Necessary Libraries are pandas, numpy, os, matplotlib and sklearn.

In [1]:
import pandas as pd
import numpy as np
import os
from os import path
import matplotlib.pyplot as plt
import matplotlib.image as mpimg
from sklearn.linear_model import LogisticRegression
from sklearn.model_selection import train_test_split

## Read .csv File 
## Define Directory Name

In [3]:
csv_array = pd.read_csv('./dataset/label.csv')
#csv_array.columns
#csv_array.file_name
#csv_array.label
dir_image = "./dataset/image/"
dir_small_img = "./dataset/small_img/"

if path.exists(dir_small_img) == 'false':
    os.makedirs(dir_small_img)

## Reduce Image Size and Store In Array (Image Pre-processing)

In [5]:
rows, cols = (3000, 16384)             #rows is data set size; cols is width*length (after image size reduction. Here is 128*128)
#imgs = [[0 for i in range(cols)] for j in range(rows)]     #Initialize an array for all reduced images
imgs = np.zeros((rows,cols))

from PIL import Image                 #Import PIL for image size reduction

basewidth = 128                       #Target image width; original width is 512
img = Image.open("/Users/kuiwang/Documents/Applied ML Systems/FinalAssignment/dataset/image/IMAGE_0000.jpg")
wpercent = float(basewidth) / float(img.size[0])
hsize = int((float(img.size[1]) * float(wpercent)))    #calculated target image height

for i in range(rows):                 #Reduce every image's size and save them in 'small_img' folder
    img = Image.open(dir_image + csv_array.file_name[i])
    img = img.resize((basewidth, hsize), Image.ANTIALIAS)
    img.save(dir_small_img + csv_array.file_name[i])

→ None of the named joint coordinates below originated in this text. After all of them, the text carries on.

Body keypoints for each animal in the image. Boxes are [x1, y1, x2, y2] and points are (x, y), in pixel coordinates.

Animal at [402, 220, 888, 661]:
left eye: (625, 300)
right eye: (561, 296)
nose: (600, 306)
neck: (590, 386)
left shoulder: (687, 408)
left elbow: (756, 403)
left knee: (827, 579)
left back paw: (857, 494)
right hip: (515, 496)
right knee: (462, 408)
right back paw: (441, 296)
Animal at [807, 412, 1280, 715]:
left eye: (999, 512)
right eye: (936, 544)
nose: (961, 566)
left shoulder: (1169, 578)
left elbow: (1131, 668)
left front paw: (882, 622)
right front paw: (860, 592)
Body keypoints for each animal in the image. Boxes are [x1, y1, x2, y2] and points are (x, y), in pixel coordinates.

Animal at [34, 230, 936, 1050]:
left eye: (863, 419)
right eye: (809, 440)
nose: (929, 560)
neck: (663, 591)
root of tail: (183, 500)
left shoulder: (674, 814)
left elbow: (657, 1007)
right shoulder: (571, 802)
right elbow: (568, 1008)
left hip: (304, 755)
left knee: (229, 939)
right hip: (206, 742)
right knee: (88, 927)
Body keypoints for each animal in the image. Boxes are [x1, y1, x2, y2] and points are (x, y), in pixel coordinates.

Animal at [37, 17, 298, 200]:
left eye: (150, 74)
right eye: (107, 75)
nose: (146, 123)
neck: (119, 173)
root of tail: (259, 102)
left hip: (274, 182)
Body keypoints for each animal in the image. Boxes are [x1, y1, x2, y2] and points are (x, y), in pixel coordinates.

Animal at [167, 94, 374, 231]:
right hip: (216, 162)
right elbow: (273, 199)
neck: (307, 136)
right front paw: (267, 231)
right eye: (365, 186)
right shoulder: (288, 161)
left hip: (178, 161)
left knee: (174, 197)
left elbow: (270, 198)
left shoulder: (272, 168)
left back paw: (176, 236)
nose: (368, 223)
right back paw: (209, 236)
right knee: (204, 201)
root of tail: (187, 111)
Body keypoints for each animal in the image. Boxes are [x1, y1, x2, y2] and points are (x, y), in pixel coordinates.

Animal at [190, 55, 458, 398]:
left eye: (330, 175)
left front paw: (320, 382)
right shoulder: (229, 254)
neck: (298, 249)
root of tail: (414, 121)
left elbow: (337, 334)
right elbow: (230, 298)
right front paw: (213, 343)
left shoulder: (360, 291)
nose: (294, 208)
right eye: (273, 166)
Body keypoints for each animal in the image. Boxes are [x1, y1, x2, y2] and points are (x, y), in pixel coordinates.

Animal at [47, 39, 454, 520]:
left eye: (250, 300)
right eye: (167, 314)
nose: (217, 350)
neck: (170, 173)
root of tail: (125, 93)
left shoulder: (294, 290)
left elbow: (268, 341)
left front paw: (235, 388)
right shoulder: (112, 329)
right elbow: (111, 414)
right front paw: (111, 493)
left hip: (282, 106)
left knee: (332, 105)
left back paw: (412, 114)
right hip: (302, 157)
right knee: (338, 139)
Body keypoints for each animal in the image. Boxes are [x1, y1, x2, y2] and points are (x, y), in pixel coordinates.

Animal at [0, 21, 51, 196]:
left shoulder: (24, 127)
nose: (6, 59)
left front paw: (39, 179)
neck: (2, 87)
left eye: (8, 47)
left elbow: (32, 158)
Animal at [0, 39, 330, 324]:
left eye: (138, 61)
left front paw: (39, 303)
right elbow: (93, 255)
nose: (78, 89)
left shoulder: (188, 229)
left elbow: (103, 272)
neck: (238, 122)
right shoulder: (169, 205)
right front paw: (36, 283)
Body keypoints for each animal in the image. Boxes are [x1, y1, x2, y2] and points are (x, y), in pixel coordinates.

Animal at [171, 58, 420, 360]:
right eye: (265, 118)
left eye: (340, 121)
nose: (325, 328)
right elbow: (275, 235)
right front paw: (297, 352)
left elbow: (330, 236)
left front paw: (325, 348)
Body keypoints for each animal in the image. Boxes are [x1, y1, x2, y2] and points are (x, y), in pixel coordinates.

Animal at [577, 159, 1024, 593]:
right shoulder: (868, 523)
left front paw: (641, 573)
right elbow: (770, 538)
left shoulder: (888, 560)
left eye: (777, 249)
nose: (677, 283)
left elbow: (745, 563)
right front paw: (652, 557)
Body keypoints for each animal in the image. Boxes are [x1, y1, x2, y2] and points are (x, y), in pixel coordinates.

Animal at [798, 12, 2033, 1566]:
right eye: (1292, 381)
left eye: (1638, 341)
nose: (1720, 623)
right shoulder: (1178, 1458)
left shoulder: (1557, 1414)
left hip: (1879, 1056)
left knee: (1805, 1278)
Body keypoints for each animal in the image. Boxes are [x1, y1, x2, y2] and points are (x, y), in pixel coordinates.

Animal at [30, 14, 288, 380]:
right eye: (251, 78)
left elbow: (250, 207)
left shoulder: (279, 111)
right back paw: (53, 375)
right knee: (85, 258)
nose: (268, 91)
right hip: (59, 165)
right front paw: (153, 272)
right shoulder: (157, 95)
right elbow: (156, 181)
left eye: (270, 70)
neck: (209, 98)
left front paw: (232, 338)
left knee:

for i in range(rows):                 #Read every small image and reduce it from RGB to grayscale format. Transform it to 1-d array. Store all images in 2-d array imgs. 
    img = mpimg.imread(dir_small_img + csv_array.file_name[i])[...,0]
    imgs[i] = img.flatten()
print(imgs.shape)

(3000, 16384)


## Split Train/Test Data Set

In [6]:
x_train, x_test, y_train, y_test = train_test_split(imgs, csv_array.label[0:rows], test_size=0.10, random_state=0)

## Train Logistic Regression Model with Training Data

In [7]:
logisticRegr = LogisticRegression(solver='lbfgs', max_iter=3000, n_jobs = -1)
logisticRegr.fit(x_train, y_train)

LogisticRegression(max_iter=3000, n_jobs=-1)

## Make Prediction Based On Trained Model For Test Data

In [8]:
predictions = logisticRegr.predict(x_test)

## Score the Accuracy of Model

In [9]:
score = logisticRegr.score(x_test, y_test)
print(score)

0.7833333333333333